Being busy is more than just feeling important and needy, it is about doing the right thing instead of wondering what the right thing is. While we do the heavy lifting, our willpower does not have to work extra. We do not have to choose if we are following a protocol. We do not need to wonder whether we are right or wrong.

Dealing with doubts

While we are busy doing stuff, we are not anxious about the stuff we already did. This wonderful article describes a graph of a simple task, from the moment of anticipation through the depth of disillusionment and to the moment of acceptance. We living the happiest hours when we simply do our job. Writing this blog is the happiest part of being a learning expert. I need to learn new things all the time, stepping out of my comfort zone and constantly dealing with embarrassment. Then I need to deal with students, marketing issues and strategy. A thousand choices to make and a thousand ways to fail differently. Maybe if I was a perfect narcissist, that would make my life easier in a couple of ways. I would honestly think that I am the best person for any job and that everybody needs to hear what I have to say. This is not my case. I am probably overly sensitive to criticism, even constructive criticism. When someone gets frustrated and misfires his frustration in my direction I feel hurt. My doubts are multiplied. So I prefer to do what I do best: look busy.

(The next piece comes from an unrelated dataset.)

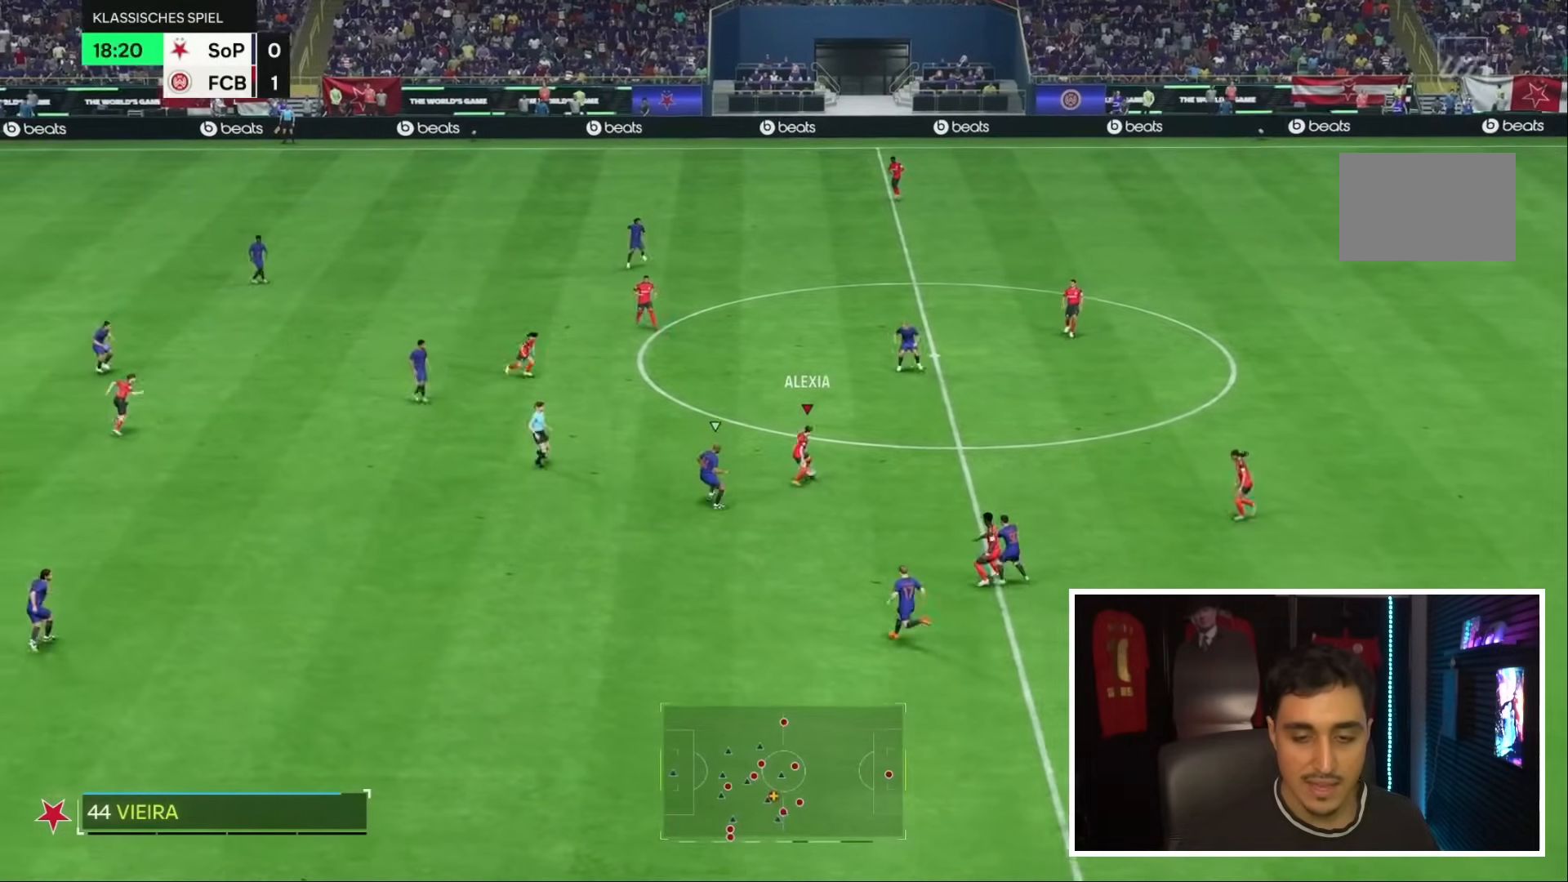
{"buttons": ["R1"], "left_stick": "up", "right_stick": "center", "events": [[67, "R1", "down"]]}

The vicious cycle of productivity

I want to think that I am very productive. My reading speed, memory scores, creativity measures, and other cognitive abilities are very high. I was not born this way, and I am pretty sure my wife can teach anybody to be more productive than I am. In fact, most people investing so many efforts in increasing their productivity should outperform me easily. This is not me trying to sell you Anna’s lessons. I would not be stupid enough to put a sales pitch below the fold of the article.

At the same time, the higher I measure in productivity quotas the more things I have to do. Everybody trusts me to do the right things. And I love to do these tasks, both because I am very productive and because I want to feel busy. When I do not have anything to do, I stupidly multitask: watching TV and practicing something else at the same time. At least I am double busy. It feels so good! And then I am too busy to do the stuff that makes me doubt myself.

Interventions

Approximately once a month I get an intervention from my family. My wife and my kids, sometimes my friends or my parents, tell me to stop being busy and focus on the important stuff. I am missing too much of what other people call “life”. Every week I spend probably two hours in nature, maybe five hours moving, and the rest of the time I am not really there because I appear to be busy. The funny thing: when I find that I have enough willpower to procrastinate with my loved ones, they are either too tired or too busy for me. So I find something else to do until they free up, and get lost in the new activity.

Cultural thing

Quite possibly, this addiction is a cultural issue. My wife gets the other part of the same problem. She is eaten by doubts if the choices she makes are the right ones. We have been planning bar-mitzvah for my son on and off for a year now and still do not have a plan. To compare, the planning of our wedding took about a week. We simply did what felt right at the moment, and enjoyed every moment of the events. We married roughly fifteen years ago but changed a lot since. Maybe the world changed a lot since. I do not know.

Maybe our current culture is characterized by a fear of missing out, a constant search for better alternatives, and an easy escape into being busy. It is better than alcohol, violence and mindless boredom of our ancestors, but not something we evolved to do yet. Either we need to wait for the evolution to catch up or find a still better way of life.